Source text:
_ _ _ _

This is intended as a companion piece to the review of Vinnie Rossi’s L2i Special Edition integrated amplifier.
In my 35th year on this pale blue dot, I’ve come to realize how little intrepidity courses through my veins. I have so little appetite for risk and uncertainty that my day job is effectively spent identifying and minimizing these variables. There’s value to this kind of mindset: stability, consistency, security. But this mindset is anathema to visionaries and creators. Unlike me, these individuals don’t see the here and now and wish only to protect and fortify it. Their gaze extends beyond the horizon and what is, to some potential reality of what could be. Vinnie Rossi is just such a person.
During a recent conversation, Vinnie told me that he grew up fascinated with technology. From age five onward, he loved taking apart electronics and trying to understand them. Unsurprisingly, Vinnie studied electrical engineering in college, and by the early 2000s found himself working at Lucent and Bell Labs, where he helped design test equipment for high-speed optics hardware. After work, he lurked around DIY audio forums, buying gear, opening it up, and experimenting with possible improvements. Far from just amateur tinkering, Vinnie was buying up full technical manuals for SACD players from Sony, Marantz, and Denon and modding these units. He was also fascinated by early class-D amps, particularly Tripath’s “Class-T” modules. “They sounded almost like single-ended triodes,” he said. “I decided, ‘I’m going to put one of these in my own box.’” “What about tubes?” I asked. “I was always into tubes,” he replied. “I did SET, my own Frankenstein-like projects. I was drawn to the sound, I enjoyed it.” And so, in 2004, with $10,000 saved, he bailed on his cushy corporate engineering gig and started Red Wine Audio at age 24.

_ _ _ _

(Questions about scenes in images)
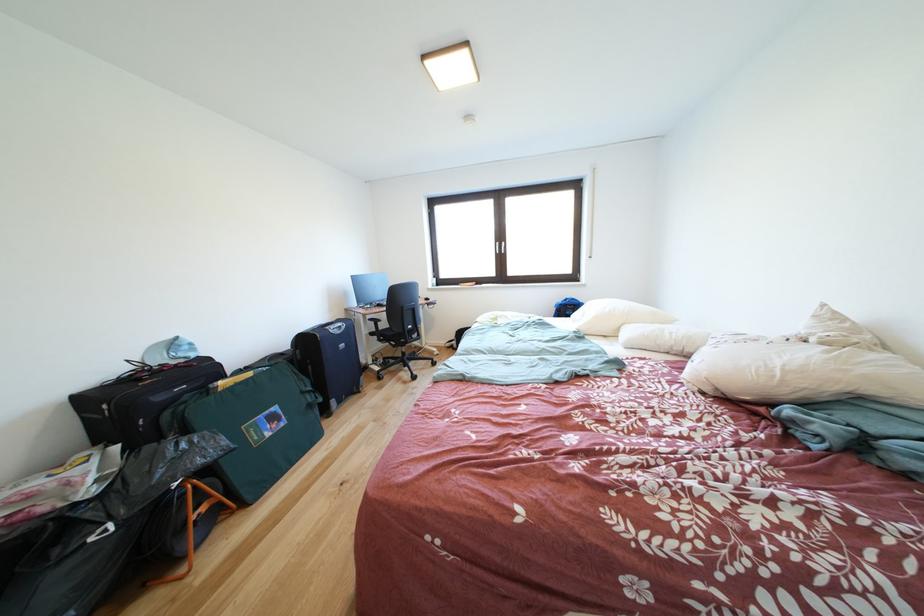
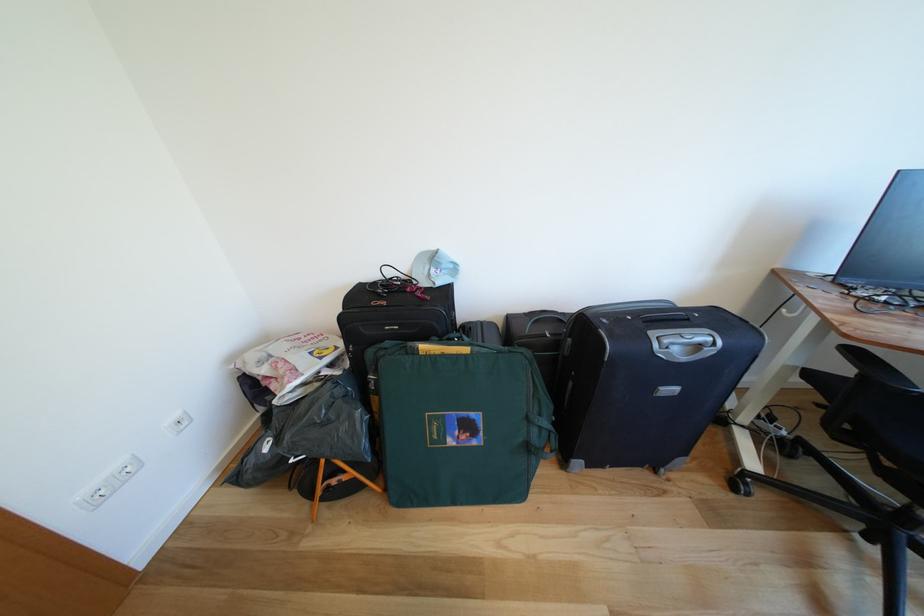
Where in the second image is the point corresponding to [180,349] from the first image?

(442, 262)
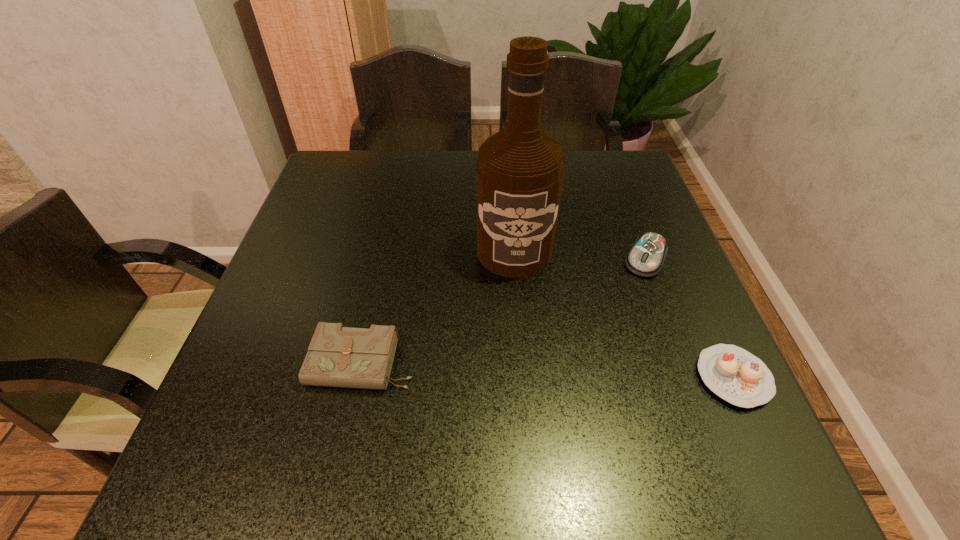
In the image, there is a desktop. Identify the location of vacant space at the far edge. The height and width of the screenshot is (540, 960). (387, 183).

Where is `blank area at the near edge`? The image size is (960, 540). blank area at the near edge is located at coordinates (480, 402).

Identify the location of vacant space at the left edge of the desktop. pyautogui.click(x=313, y=272).

In the image, there is a desktop. Where is `vacant space at the right edge`? The height and width of the screenshot is (540, 960). vacant space at the right edge is located at coordinates (656, 299).

Locate an element on the screen. The width and height of the screenshot is (960, 540). free spot at the far left corner of the desktop is located at coordinates (359, 180).

Identify the location of free space at the near right corner of the desktop. This screenshot has height=540, width=960. (719, 402).

Image resolution: width=960 pixels, height=540 pixels. I want to click on vacant space that's between the computer mouse and the diary, so click(504, 311).

The image size is (960, 540). Identify the location of vacant area between the diary and the computer mouse. (504, 311).

The image size is (960, 540). Identify the location of free space between the leftmost object and the cupcake. (548, 370).

What are the coordinates of `free space that is in between the computer mouse and the alcohol` in the screenshot? It's located at (580, 255).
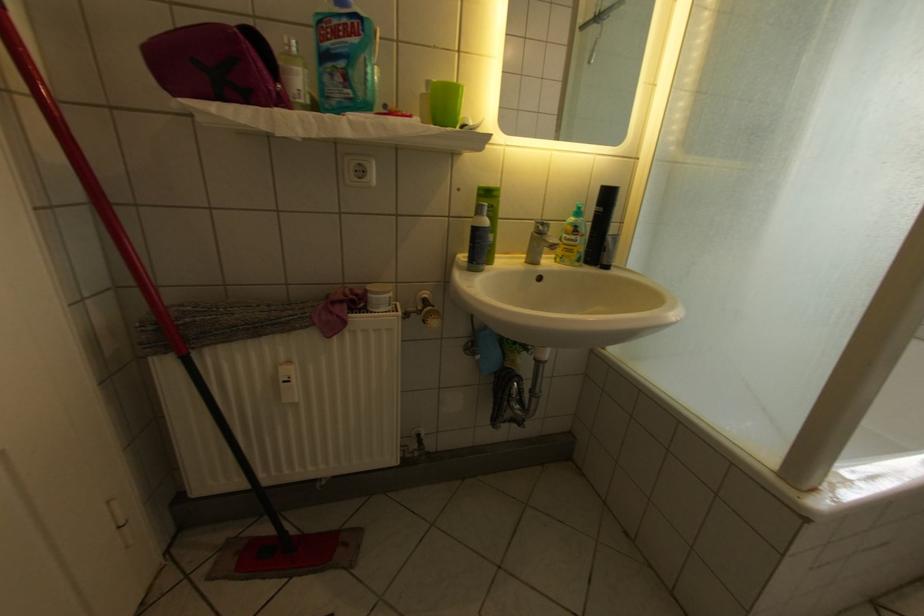
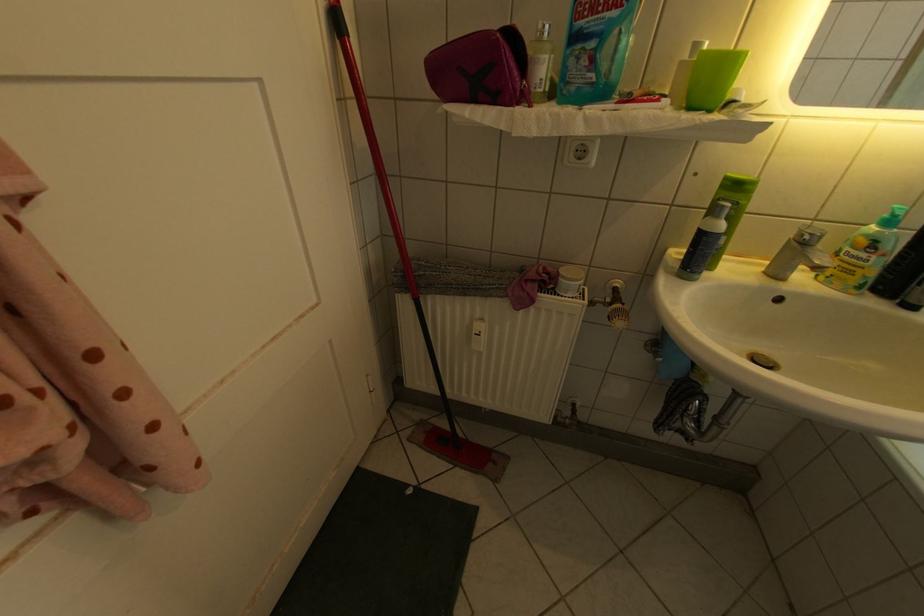
Where in the second image is the point corresponding to (x=287, y=107) from the first image?

(530, 105)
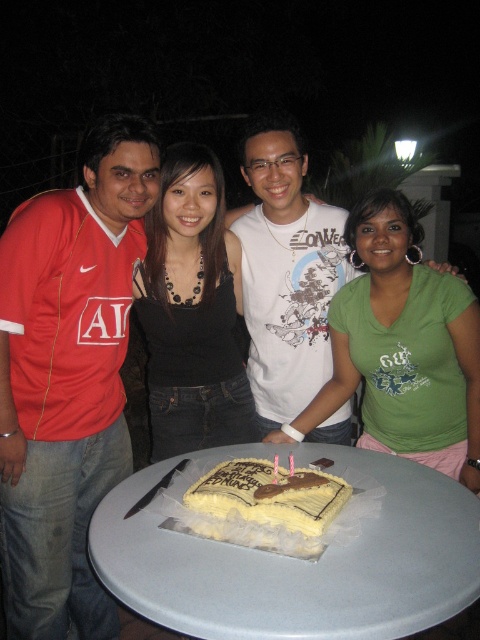
Question: Can you confirm if matte red jersey at left is positioned above white plastic table at center?

Choices:
 (A) yes
 (B) no

Answer: (A)

Question: Based on their relative distances, which object is farther from the white plastic table at center?

Choices:
 (A) yellow frosted rectangular cake at center
 (B) matte red jersey at left

Answer: (B)

Question: Can you confirm if matte red jersey at left is smaller than white plastic table at center?

Choices:
 (A) yes
 (B) no

Answer: (B)

Question: Estimate the real-world distances between objects in this image. Which object is closer to the white plastic table at center?

Choices:
 (A) yellow frosted rectangular cake at center
 (B) black fabric top at center
 (C) white cotton tank top at center
 (D) matte red jersey at left

Answer: (A)

Question: Considering the relative positions of black fabric top at center and yellow frosted rectangular cake at center in the image provided, where is black fabric top at center located with respect to yellow frosted rectangular cake at center?

Choices:
 (A) above
 (B) below

Answer: (A)

Question: Among these points, which one is nearest to the camera?

Choices:
 (A) (157, 385)
 (B) (262, 492)
 (C) (301, 266)
 (D) (410, 500)

Answer: (B)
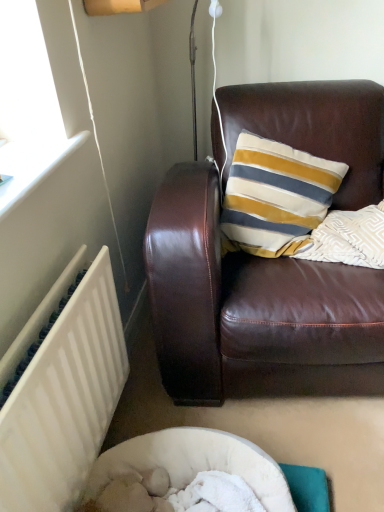
Identify the location of white painted radiator at lower left. (64, 399).

This screenshot has width=384, height=512. Describe the element at coordinates (64, 399) in the screenshot. I see `white painted radiator at lower left` at that location.

Measure the distance between point [314,282] and camera.

4.27 feet.

You are a GUI agent. You are given a task and a screenshot of the screen. Output one action in this format:
    pyautogui.click(x=<x>, y=<y>)
    Task: Click on the brown leather couch at upper right
    Image resolution: width=384 pixels, height=512 pixels.
    Given the screenshot: What is the action you would take?
    pyautogui.click(x=252, y=309)

What do you see at coordinates (252, 309) in the screenshot? I see `brown leather couch at upper right` at bounding box center [252, 309].

Where is `white painted radiator at lower left`? The image size is (384, 512). white painted radiator at lower left is located at coordinates (64, 399).

Can you confirm if white painted radiator at lower left is positioned to the left of brown leather couch at upper right?

Yes.

In the image, is white painted radiator at lower left positioned in front of or behind brown leather couch at upper right?

white painted radiator at lower left is positioned closer to the viewer than brown leather couch at upper right.

Between point (69, 263) and point (257, 293), which one is positioned in front?

The point (69, 263) is more forward.

From the image's perspective, which one is positioned higher, white painted radiator at lower left or brown leather couch at upper right?

brown leather couch at upper right is shown above in the image.

From a real-world perspective, who is located lower, white painted radiator at lower left or brown leather couch at upper right?

white painted radiator at lower left, from a real-world perspective.

From the picture: Can you confirm if white painted radiator at lower left is thinner than brown leather couch at upper right?

Indeed, white painted radiator at lower left has a lesser width compared to brown leather couch at upper right.

Who is shorter, white painted radiator at lower left or brown leather couch at upper right?

white painted radiator at lower left.

Is white painted radiator at lower left bigger than brown leather couch at upper right?

Incorrect, white painted radiator at lower left is not larger than brown leather couch at upper right.

Is white painted radiator at lower left completely or partially outside of brown leather couch at upper right?

Yes.

Is white painted radiator at lower left not close to brown leather couch at upper right?

That's not correct — white painted radiator at lower left is a little close to brown leather couch at upper right.

Is white painted radiator at lower left oriented away from brown leather couch at upper right?

That's not correct — white painted radiator at lower left is not looking away from brown leather couch at upper right.

Measure the distance from white painted radiator at lower left to brown leather couch at upper right.

A distance of 16.64 inches exists between white painted radiator at lower left and brown leather couch at upper right.

At what (x,y) coordinates should I click in order to perform the action: click on studio couch that is above the white painted radiator at lower left (from the image's perspective). Please return your answer as a coordinate pair (x, y). The width and height of the screenshot is (384, 512). Looking at the image, I should click on (252, 309).

Is brown leather couch at upper right to the left or to the right of white painted radiator at lower left in the image?

In the image, brown leather couch at upper right appears on the right side of white painted radiator at lower left.

Which is behind, brown leather couch at upper right or white painted radiator at lower left?

Positioned behind is brown leather couch at upper right.

Is point (339, 131) farther from camera compared to point (53, 507)?

Yes.

From the image's perspective, who appears lower, brown leather couch at upper right or white painted radiator at lower left?

white painted radiator at lower left appears lower in the image.

From a real-world perspective, is brown leather couch at upper right over white painted radiator at lower left?

Yes, from a real-world perspective, brown leather couch at upper right is on top of white painted radiator at lower left.

Can you confirm if brown leather couch at upper right is wider than white painted radiator at lower left?

Correct, the width of brown leather couch at upper right exceeds that of white painted radiator at lower left.

Is brown leather couch at upper right taller or shorter than white painted radiator at lower left?

Clearly, brown leather couch at upper right is taller compared to white painted radiator at lower left.

Considering the sizes of brown leather couch at upper right and white painted radiator at lower left in the image, is brown leather couch at upper right bigger or smaller than white painted radiator at lower left?

Considering their sizes, brown leather couch at upper right takes up more space than white painted radiator at lower left.

Is white painted radiator at lower left inside brown leather couch at upper right?

No, white painted radiator at lower left is not inside brown leather couch at upper right.

Is brown leather couch at upper right touching white painted radiator at lower left?

They are not placed beside each other.

Could you tell me if brown leather couch at upper right is facing white painted radiator at lower left?

No, brown leather couch at upper right is not aimed at white painted radiator at lower left.

How many degrees apart are the facing directions of brown leather couch at upper right and white painted radiator at lower left?

The angular difference between brown leather couch at upper right and white painted radiator at lower left is 84.2 degrees.

Find the location of a particular element. radiator in front of the brown leather couch at upper right is located at coordinates (64, 399).

The height and width of the screenshot is (512, 384). Find the location of `radiator below the brown leather couch at upper right (from a real-world perspective)`. radiator below the brown leather couch at upper right (from a real-world perspective) is located at coordinates (64, 399).

The image size is (384, 512). Find the location of `studio couch that is on the right side of white painted radiator at lower left`. studio couch that is on the right side of white painted radiator at lower left is located at coordinates (252, 309).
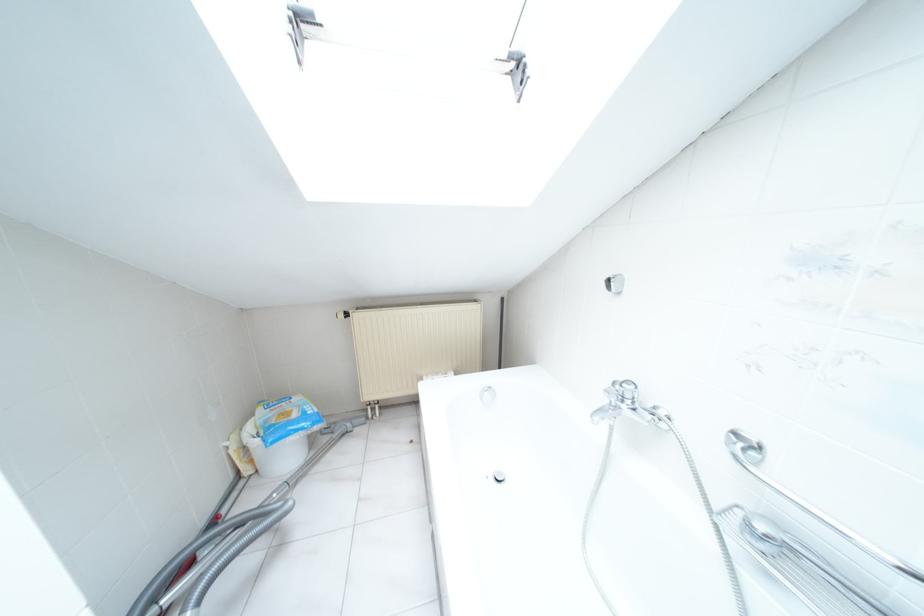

_ _ _ _

Tasks:
• a. Do these statements agree with the profile of Vinnie Rossi? Answer yes or no for each, quoting the words of the text that decide it.
(i) Vinnie studied electrical engineering in college.
(ii) Vinnie started Red Wine Audio at age 30.
(iii) Vinnie said Tripath's "Class-T" modules sounded almost like single-ended triodes.
• b. According to the profile of Vinnie Rossi, where was he working by the early 2000s?
• c. Write the next part of the profile of Vinnie Rossi, starting after its final sentence about Red Wine Audio.

Answers below:
• a.
(i) Yes: "Vinnie studied electrical engineering in college"
(ii) No: "started Red Wine Audio at age 24"
(iii) Yes: "They sounded almost like single-ended triodes,"

• b. At Lucent and Bell Labs.

• c.
“I charged $500 for a little integrated with a lead-acid battery in a bare-bones enclosure,” Rossi said. “I survived the first year and was sending out products for review [without much of a plan].” He made sure to emphasize one of the foundational elements of his business: “Take care of the customers at all costs.” After surviving the crucial first year, he began to chart his own course with an “à la carte, sushi-style menu.” Buyers could spec their Red Wine Audio integrated amp with this capacitor or that, one input or many, starting at $500 up to $1500. Dual-mono with a dedicated battery in each channel? No problem. “I started realizing I could do all this customization,” he said. His product stack evolved, with tubed input stages entering the fray, in addition to improved, longer life batteries of the lithium-iron-phosphate variety. He laughed as he recalled audiophiles confusing his company, a play on both his name and the Italian form of “red wine”—vini rossi—with Mark Levinson’s second act, Red Rose Audio. And so, ten years on from shipping his first product, Signor Rossi’s company became Vinnie Rossi.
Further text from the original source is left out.